### 과제
아래 기록의 모든 줄을 하나도 빠뜨리지 말고 원문 그대로 인용하세요.

### 제시된 기록
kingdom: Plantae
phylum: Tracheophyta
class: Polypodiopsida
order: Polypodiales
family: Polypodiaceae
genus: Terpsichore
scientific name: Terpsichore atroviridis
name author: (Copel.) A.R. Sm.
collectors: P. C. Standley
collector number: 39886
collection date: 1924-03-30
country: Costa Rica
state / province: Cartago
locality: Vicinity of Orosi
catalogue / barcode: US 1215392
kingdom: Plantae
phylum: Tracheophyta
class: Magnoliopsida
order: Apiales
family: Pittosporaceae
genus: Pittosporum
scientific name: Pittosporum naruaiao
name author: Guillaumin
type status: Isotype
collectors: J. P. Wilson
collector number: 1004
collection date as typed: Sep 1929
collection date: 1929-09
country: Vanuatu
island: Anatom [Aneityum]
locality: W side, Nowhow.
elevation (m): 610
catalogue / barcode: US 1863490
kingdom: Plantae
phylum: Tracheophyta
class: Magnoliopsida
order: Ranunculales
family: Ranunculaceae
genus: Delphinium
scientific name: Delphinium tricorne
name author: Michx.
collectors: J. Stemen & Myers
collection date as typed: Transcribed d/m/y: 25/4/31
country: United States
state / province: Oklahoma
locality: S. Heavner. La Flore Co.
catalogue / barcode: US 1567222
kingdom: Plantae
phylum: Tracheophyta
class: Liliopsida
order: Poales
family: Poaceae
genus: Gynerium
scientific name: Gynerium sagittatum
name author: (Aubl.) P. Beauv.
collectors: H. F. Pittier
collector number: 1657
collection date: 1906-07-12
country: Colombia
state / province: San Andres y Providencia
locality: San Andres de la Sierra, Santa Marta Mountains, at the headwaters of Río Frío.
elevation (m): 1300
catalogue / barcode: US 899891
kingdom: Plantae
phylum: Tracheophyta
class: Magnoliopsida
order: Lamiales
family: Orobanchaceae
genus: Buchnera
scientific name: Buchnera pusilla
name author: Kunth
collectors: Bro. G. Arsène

### 과제 결과
kingdom: Plantae
phylum: Tracheophyta
class: Polypodiopsida
order: Polypodiales
family: Polypodiaceae
genus: Terpsichore
scientific name: Terpsichore atroviridis
name author: (Copel.) A.R. Sm.
collectors: P. C. Standley
collector number: 39886
collection date: 1924-03-30
country: Costa Rica
state / province: Cartago
locality: Vicinity of Orosi
catalogue / barcode: US 1215392
kingdom: Plantae
phylum: Tracheophyta
class: Magnoliopsida
order: Apiales
family: Pittosporaceae
genus: Pittosporum
scientific name: Pittosporum naruaiao
name author: Guillaumin
type status: Isotype
collectors: J. P. Wilson
collector number: 1004
collection date as typed: Sep 1929
collection date: 1929-09
country: Vanuatu
island: Anatom [Aneityum]
locality: W side, Nowhow.
elevation (m): 610
catalogue / barcode: US 1863490
kingdom: Plantae
phylum: Tracheophyta
class: Magnoliopsida
order: Ranunculales
family: Ranunculaceae
genus: Delphinium
scientific name: Delphinium tricorne
name author: Michx.
collectors: J. Stemen & Myers
collection date as typed: Transcribed d/m/y: 25/4/31
country: United States
state / province: Oklahoma
locality: S. Heavner. La Flore Co.
catalogue / barcode: US 1567222
kingdom: Plantae
phylum: Tracheophyta
class: Liliopsida
order: Poales
family: Poaceae
genus: Gynerium
scientific name: Gynerium sagittatum
name author: (Aubl.) P. Beauv.
collectors: H. F. Pittier
collector number: 1657
collection date: 1906-07-12
country: Colombia
state / province: San Andres y Providencia
locality: San Andres de la Sierra, Santa Marta Mountains, at the headwaters of Río Frío.
elevation (m): 1300
catalogue / barcode: US 899891
kingdom: Plantae
phylum: Tracheophyta
class: Magnoliopsida
order: Lamiales
family: Orobanchaceae
genus: Buchnera
scientific name: Buchnera pusilla
name author: Kunth
collectors: Bro. G. Arsène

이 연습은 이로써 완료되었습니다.